A pesquisa de Alice Gomez e colegas do Lyon Neuroscience Research Centre, na França, sugere que a diferenciação esquerda-direita é algo que as crianças podem aprender rapidamente.
Gomez projetou um programa de intervenção de duas semanas, liderado por um professor, para aumentar a representação corporal e as habilidades motoras para crianças de 5 a 7 anos.
Quando a capacidade de localizar a parte correta do corpo em si ou em um parceiro (o joelho direito, por exemplo) foi testada após o programa, o número de erros de diferenciação esquerda-direita caiu quase pela metade.
“Foi muito fácil para a gente aumentar as habilidades das crianças para localizar (a parte do corpo) com base no nome”, diz Gomez.
Uma razão para isso pode ser que as crianças aprenderam uma estratégia: pensar na mão que usam para escrever, quando não conseguiam se lembrar da direita e da esquerda.
O foco do programa nos próprios corpos das crianças é outra explicação possível, especialmente porque outras pesquisas mostram que um quadro de referência egocêntrico é fundamental ao tomar decisões de esquerda e direita.
Em uma sala de aula regular, as crianças podem etiquetar as partes do corpo de um boneco em vez de seus próprios corpos, porque o último consome mais tempo e é mais difícil para um professor avaliar, diz Gomez.
O mais desafiador
Embora existam muitos cenários cotidianos em que é importante distinguir a esquerda da direita, há algumas situações em que isso é absolutamente vital.

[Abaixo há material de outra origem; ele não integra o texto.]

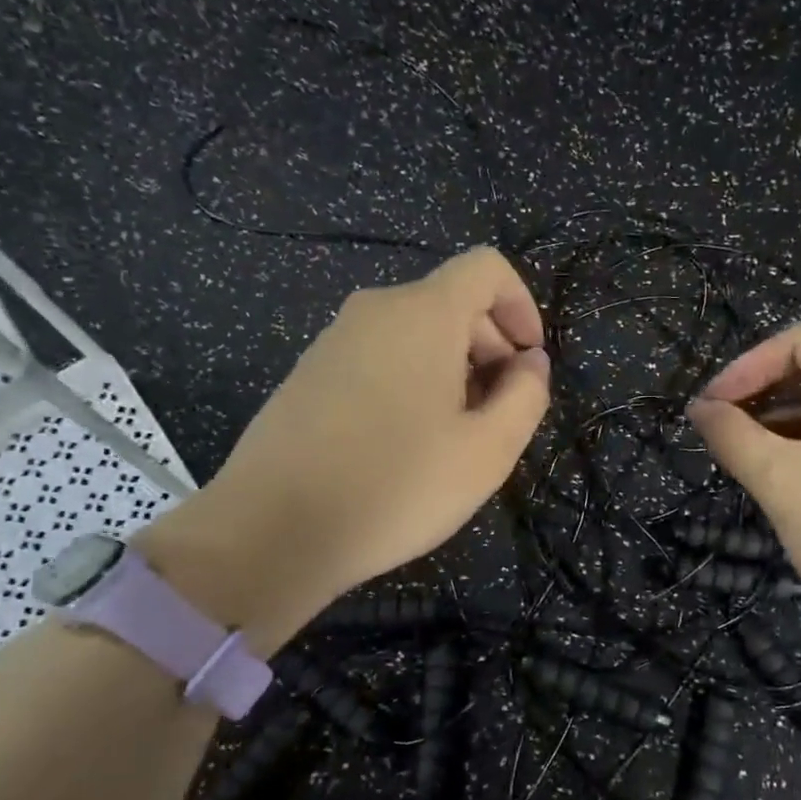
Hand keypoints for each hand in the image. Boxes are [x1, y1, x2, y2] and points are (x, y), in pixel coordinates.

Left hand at [139, 247, 549, 643]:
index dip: (522, 306)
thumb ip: (527, 396)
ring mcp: (334, 341)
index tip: (528, 363)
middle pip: (451, 303)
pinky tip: (405, 445)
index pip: (486, 268)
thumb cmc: (396, 486)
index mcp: (423, 314)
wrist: (271, 531)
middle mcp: (375, 311)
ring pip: (414, 334)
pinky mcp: (308, 374)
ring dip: (452, 371)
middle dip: (490, 347)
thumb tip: (529, 363)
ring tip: (454, 438)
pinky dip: (410, 382)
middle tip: (499, 415)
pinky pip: (378, 358)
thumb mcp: (487, 451)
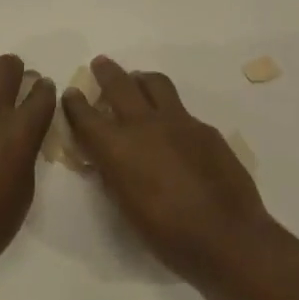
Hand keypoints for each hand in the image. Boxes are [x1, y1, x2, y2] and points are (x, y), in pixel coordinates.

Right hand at [62, 56, 275, 279]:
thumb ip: (113, 174)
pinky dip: (169, 110)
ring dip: (141, 79)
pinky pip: (182, 110)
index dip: (75, 102)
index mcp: (117, 147)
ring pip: (155, 84)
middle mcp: (144, 124)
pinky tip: (173, 127)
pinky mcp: (205, 128)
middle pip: (120, 84)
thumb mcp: (125, 207)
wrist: (225, 235)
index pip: (86, 115)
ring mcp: (179, 122)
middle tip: (101, 64)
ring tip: (137, 81)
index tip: (72, 93)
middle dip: (106, 72)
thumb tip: (108, 159)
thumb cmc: (166, 234)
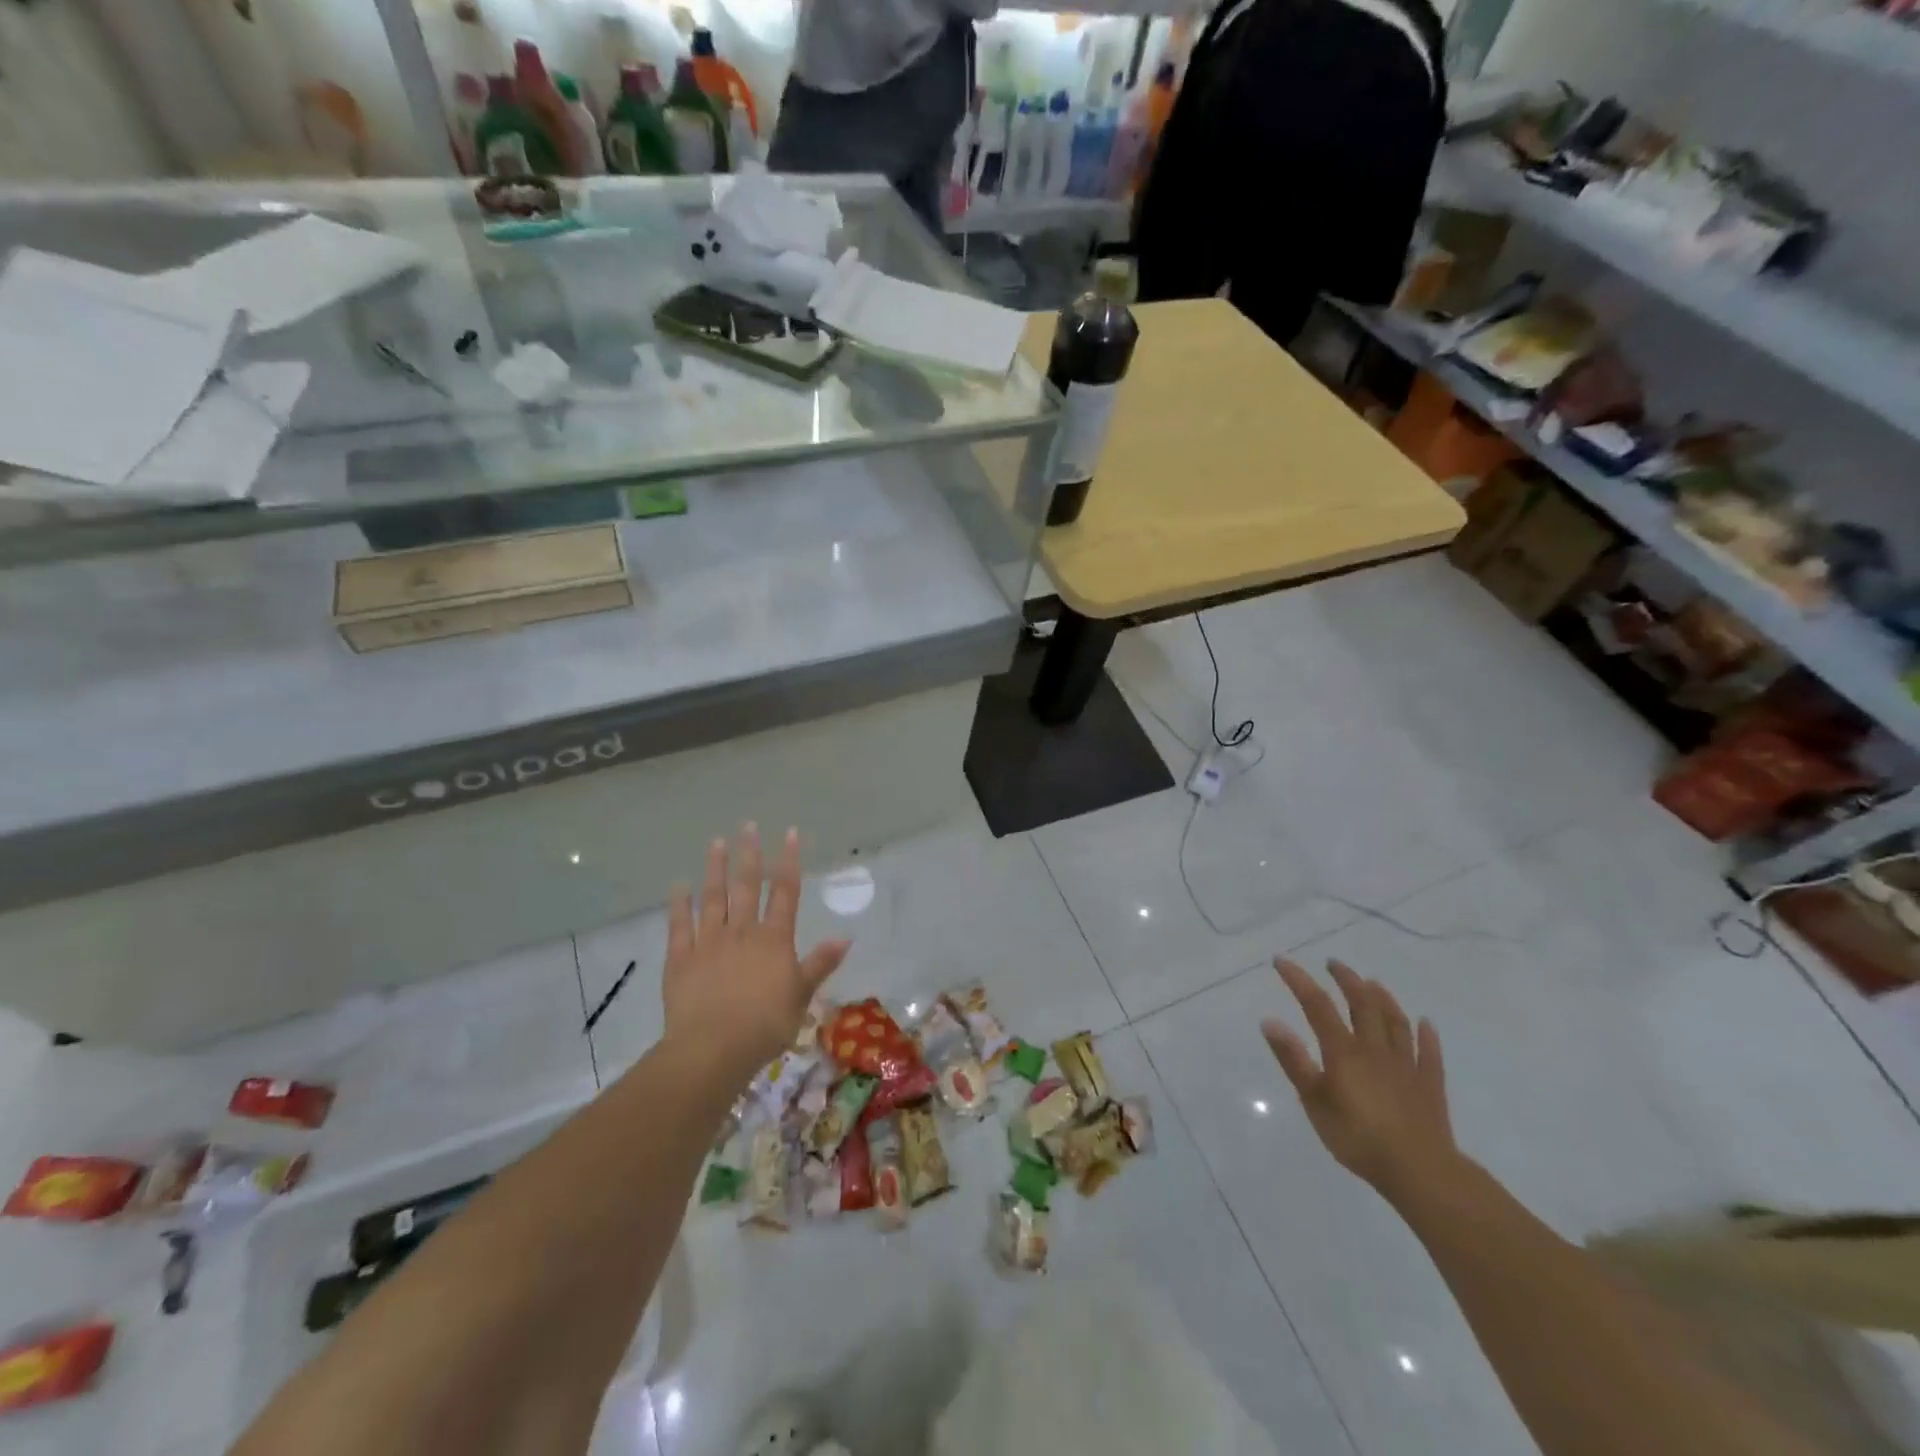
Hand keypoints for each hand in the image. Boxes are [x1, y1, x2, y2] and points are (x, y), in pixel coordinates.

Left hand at [663, 825, 849, 1078]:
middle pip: (747, 887)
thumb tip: (845, 938)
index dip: (789, 861)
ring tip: (716, 843)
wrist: (713, 1048)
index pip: (785, 892)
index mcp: (774, 940)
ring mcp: (708, 942)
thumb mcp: (802, 996)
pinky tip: (678, 885)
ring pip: (713, 898)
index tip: (789, 834)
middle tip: (748, 826)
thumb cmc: (765, 1025)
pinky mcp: (681, 959)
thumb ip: (820, 964)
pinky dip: (679, 904)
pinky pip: (680, 925)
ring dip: (715, 869)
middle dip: (749, 855)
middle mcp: (742, 932)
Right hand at [1261, 958, 1457, 1205]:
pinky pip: (1429, 1053)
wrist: (1420, 1171)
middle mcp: (1375, 1049)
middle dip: (1346, 979)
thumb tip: (1269, 1020)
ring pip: (1395, 1022)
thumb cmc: (1358, 1137)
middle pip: (1362, 1004)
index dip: (1298, 980)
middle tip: (1333, 964)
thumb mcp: (1314, 1101)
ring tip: (1372, 982)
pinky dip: (1426, 1035)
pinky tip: (1426, 1024)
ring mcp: (1406, 1065)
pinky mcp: (1429, 1085)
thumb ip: (1293, 1060)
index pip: (1317, 1005)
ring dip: (1383, 998)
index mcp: (1344, 1051)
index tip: (1281, 961)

O neurocirurgião Marsh conseguiu corrigir sua cirurgia de descompressão de nervo, mas um cenário de um cirurgião removendo o rim errado ou amputando o membro errado, por exemplo, teria consequências devastadoras.
A medicina não é o único campo onde os erros esquerda-direita podem significar a diferença entre a vida e a morte: é possível que um timoneiro virando o barco para a direita em vez da esquerda tenha contribuído para o naufrágio do Titanic.

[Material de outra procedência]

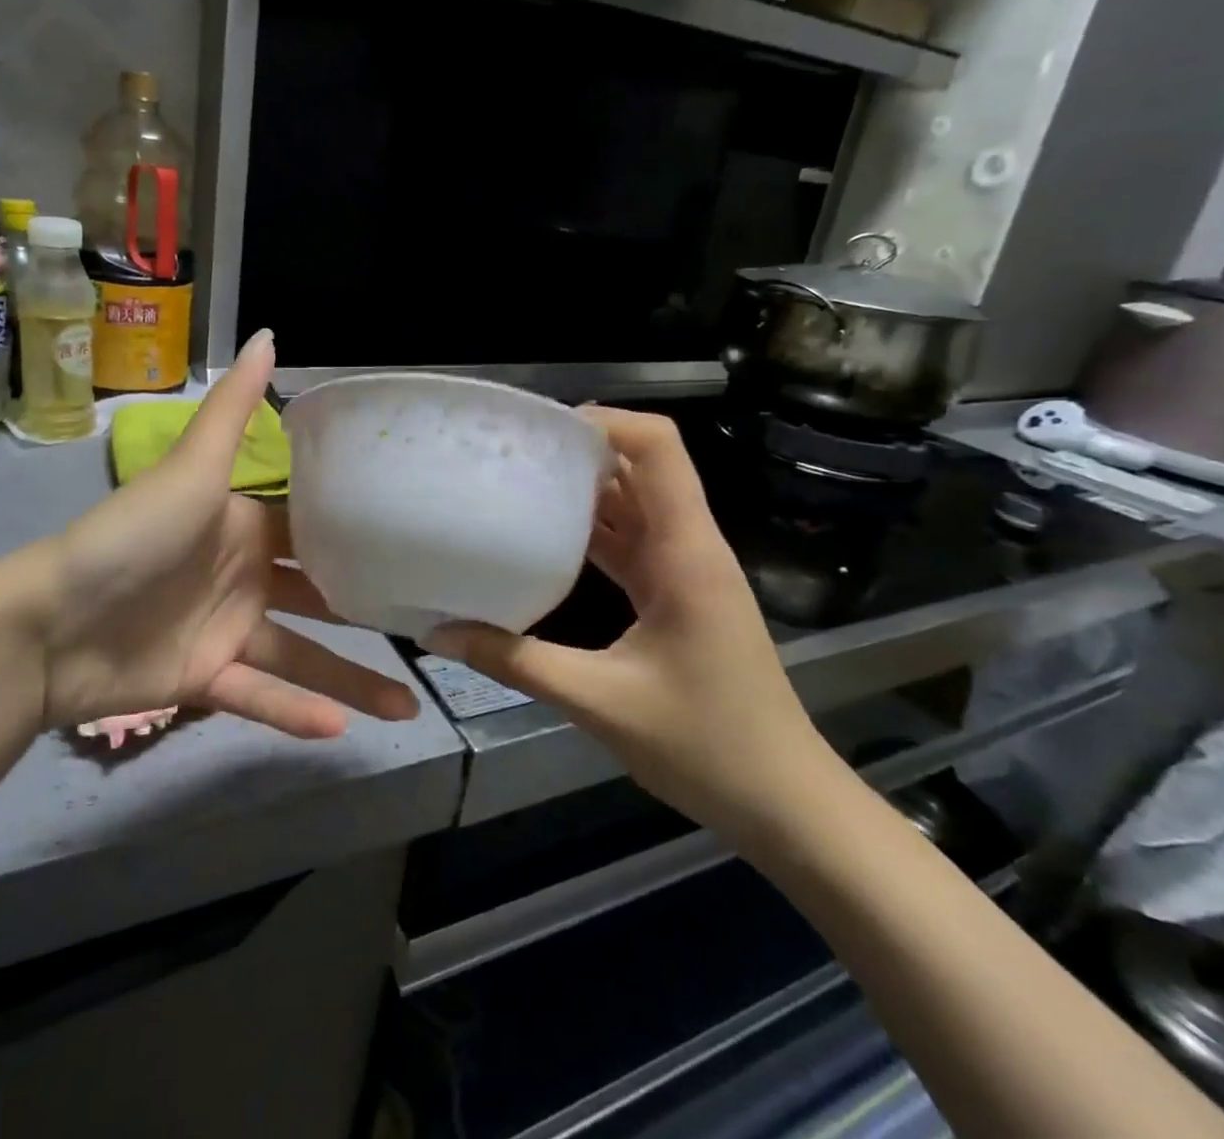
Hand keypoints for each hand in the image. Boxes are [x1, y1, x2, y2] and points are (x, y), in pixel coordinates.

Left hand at [0, 329, 419, 739]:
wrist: (45, 623)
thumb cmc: (130, 536)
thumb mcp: (191, 467)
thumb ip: (232, 409)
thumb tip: (271, 334)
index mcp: (244, 524)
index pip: (315, 527)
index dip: (362, 534)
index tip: (419, 544)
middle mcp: (243, 576)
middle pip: (320, 596)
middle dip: (369, 612)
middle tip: (430, 628)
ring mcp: (226, 631)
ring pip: (301, 657)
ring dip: (351, 681)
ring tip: (408, 705)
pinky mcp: (205, 680)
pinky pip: (260, 696)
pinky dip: (294, 713)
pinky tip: (341, 731)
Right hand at [424, 407, 834, 832]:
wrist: (784, 802)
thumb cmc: (706, 746)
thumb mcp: (598, 702)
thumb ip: (515, 661)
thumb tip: (439, 633)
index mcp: (684, 551)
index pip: (658, 447)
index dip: (605, 421)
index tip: (541, 430)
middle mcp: (689, 546)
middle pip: (641, 466)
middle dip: (581, 450)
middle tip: (511, 454)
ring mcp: (686, 570)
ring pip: (635, 503)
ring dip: (584, 489)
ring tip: (517, 484)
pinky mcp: (678, 594)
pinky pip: (633, 541)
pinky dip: (593, 530)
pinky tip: (546, 539)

Mas, enquanto algumas pessoas têm que trabalhar mais para distinguir a esquerda da direita, todos têm chances de errar nessas decisões, diz Gormley.
O especialista espera que uma maior conscientização sobre a facilidade de cometer erros desse tipo leve a menos estigma contra aqueles que precisam verificar sua decisão.

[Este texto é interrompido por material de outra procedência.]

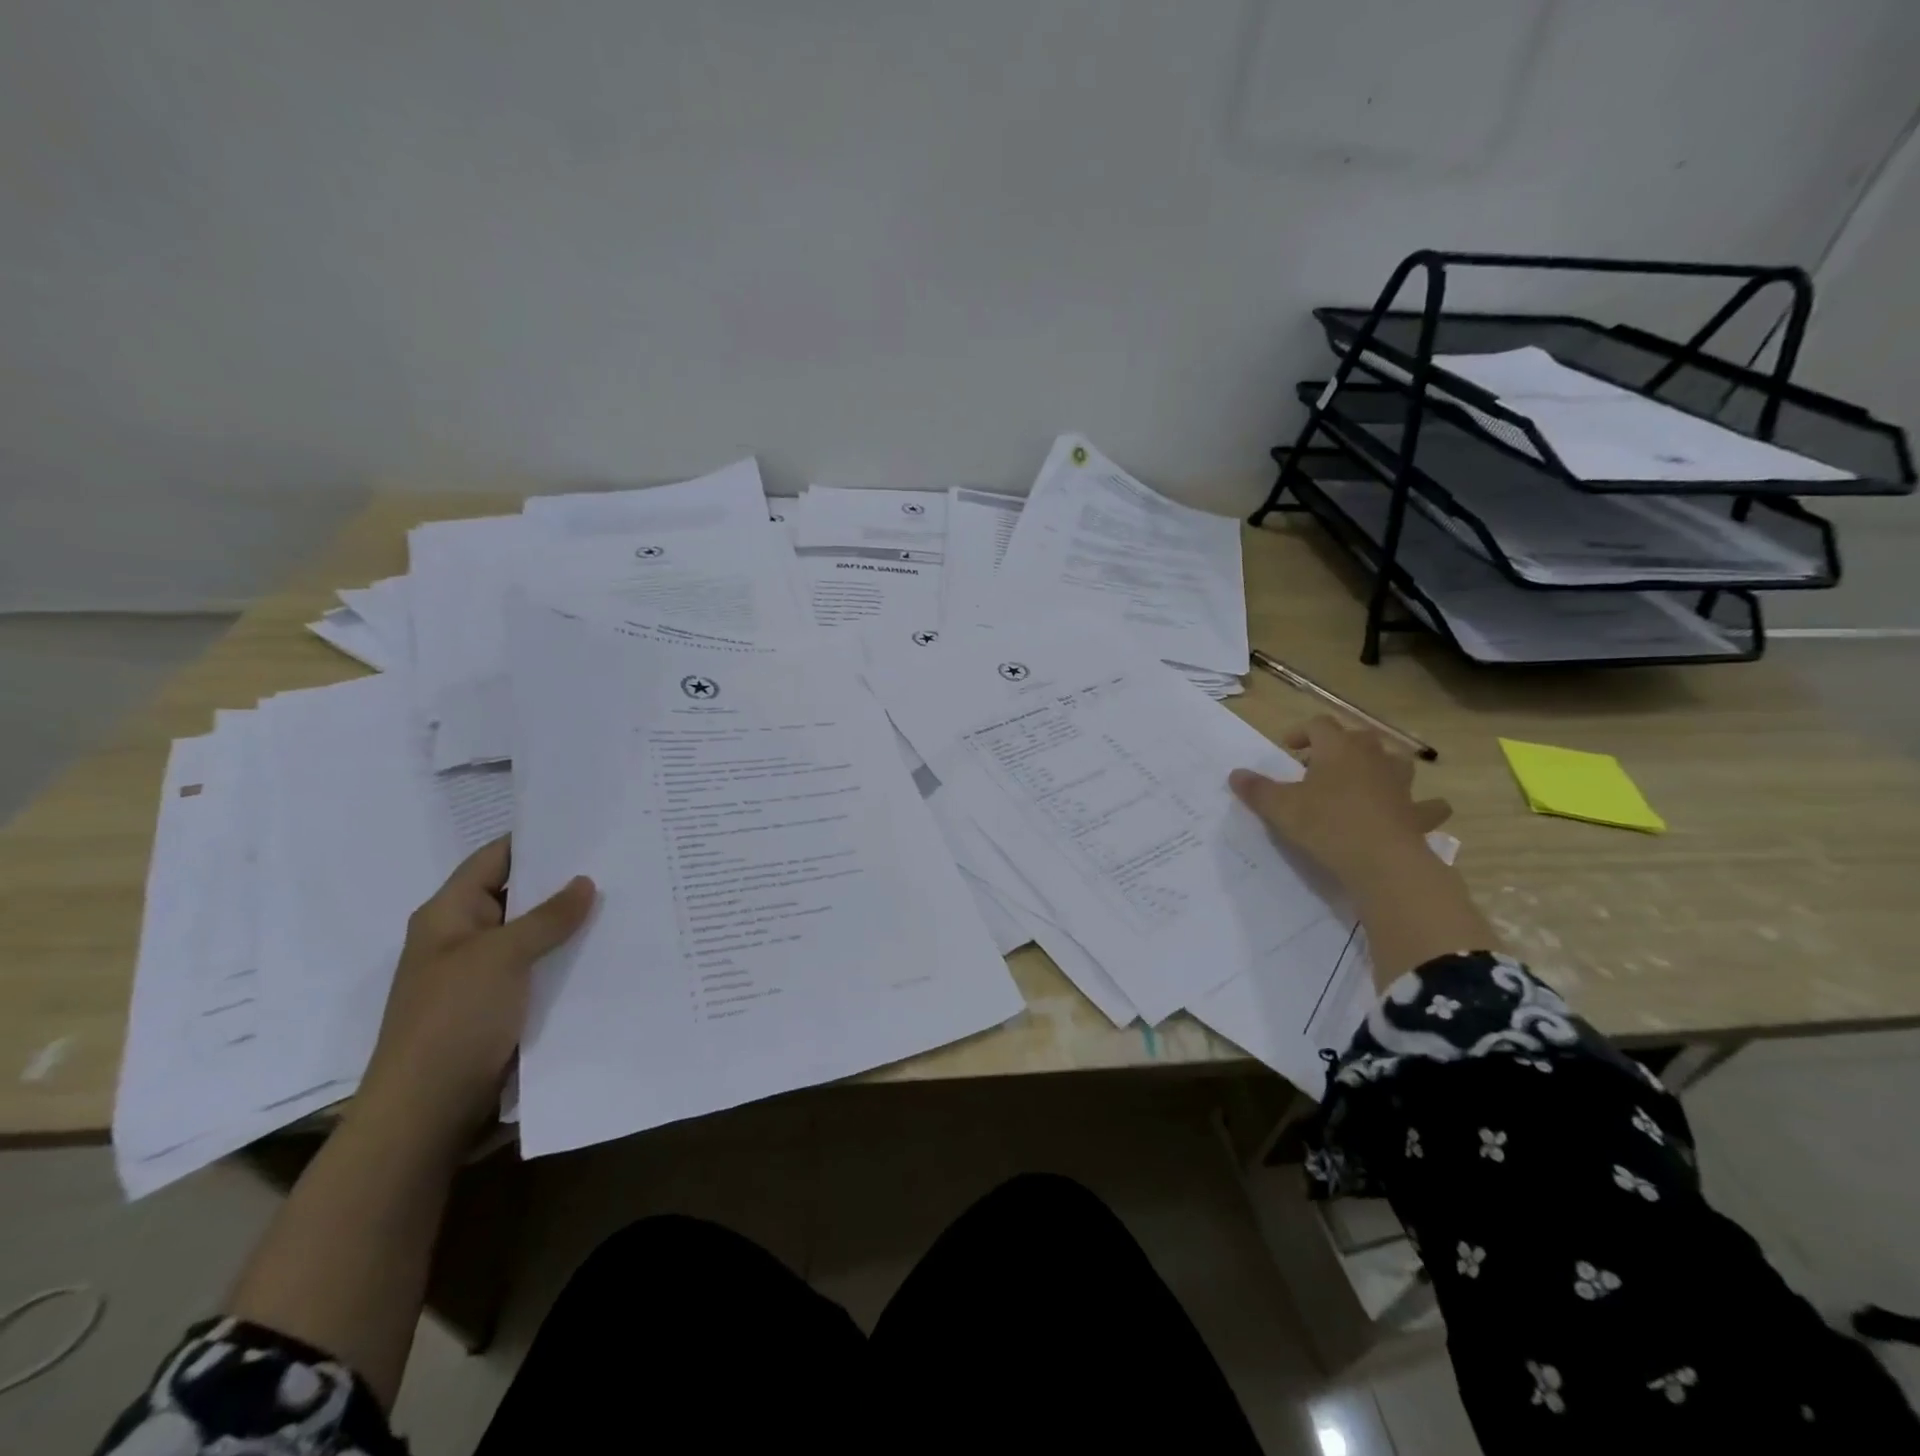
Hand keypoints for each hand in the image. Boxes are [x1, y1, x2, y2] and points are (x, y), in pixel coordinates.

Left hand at [356, 837, 594, 1145]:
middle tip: (618, 860)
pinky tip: (607, 949)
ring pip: (532, 934)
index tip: (585, 827)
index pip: (494, 858)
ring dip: (569, 922)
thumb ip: (547, 917)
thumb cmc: (454, 1019)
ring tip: (624, 899)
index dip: (535, 839)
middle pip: (517, 894)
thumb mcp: (503, 956)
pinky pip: (539, 968)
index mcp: (448, 914)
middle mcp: (463, 937)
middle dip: (562, 881)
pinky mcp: (501, 1005)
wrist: (427, 1110)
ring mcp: (482, 974)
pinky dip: (567, 957)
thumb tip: (585, 881)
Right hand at [1229, 715, 1451, 898]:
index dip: (1302, 731)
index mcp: (1337, 748)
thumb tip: (1235, 774)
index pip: (1320, 724)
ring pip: (1395, 761)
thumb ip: (1257, 789)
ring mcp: (1400, 784)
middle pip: (1359, 737)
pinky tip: (1412, 813)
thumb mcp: (1280, 808)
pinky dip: (1421, 806)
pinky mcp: (1417, 813)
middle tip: (1319, 766)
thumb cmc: (1325, 824)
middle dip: (1339, 746)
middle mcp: (1372, 757)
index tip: (1288, 748)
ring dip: (1381, 765)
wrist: (1382, 861)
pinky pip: (1426, 804)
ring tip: (1364, 780)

“Como profissionais de saúde, passamos muito tempo rotulando as orientações espaciais – proximal, distal, superior, inferior – mas não prestamos atenção à esquerda ou à direita”, diz ele. “E, na verdade, de todas as orientações espaciais, essa é a mais desafiadora.”
Um cérebro diferente
Cerca de uma em cada dez pessoas é canhota, e estudos com gêmeos mostraram que a genética desempenha um papel importante.
Um estudo da Universidade de Oxford, no Reino Unido, revelou recentemente quatro regiões no DNA humano que parecem desempenhar um papel crucial para determinar se alguém é canhoto ou destro.
Aqueles que eram canhotos apresentavam “mutações” em quatro genes que codificam o citoesqueleto do corpo, o complexo andaime encontrado dentro das células para ajudar a organizá-las.
Exames em pessoas com essas mutações mostraram que a substância branca em seus cérebros tinha uma estrutura diferente.
Os lados esquerdo e direito dos cérebros dos canhotos também estavam melhor conectados do que os dos destros.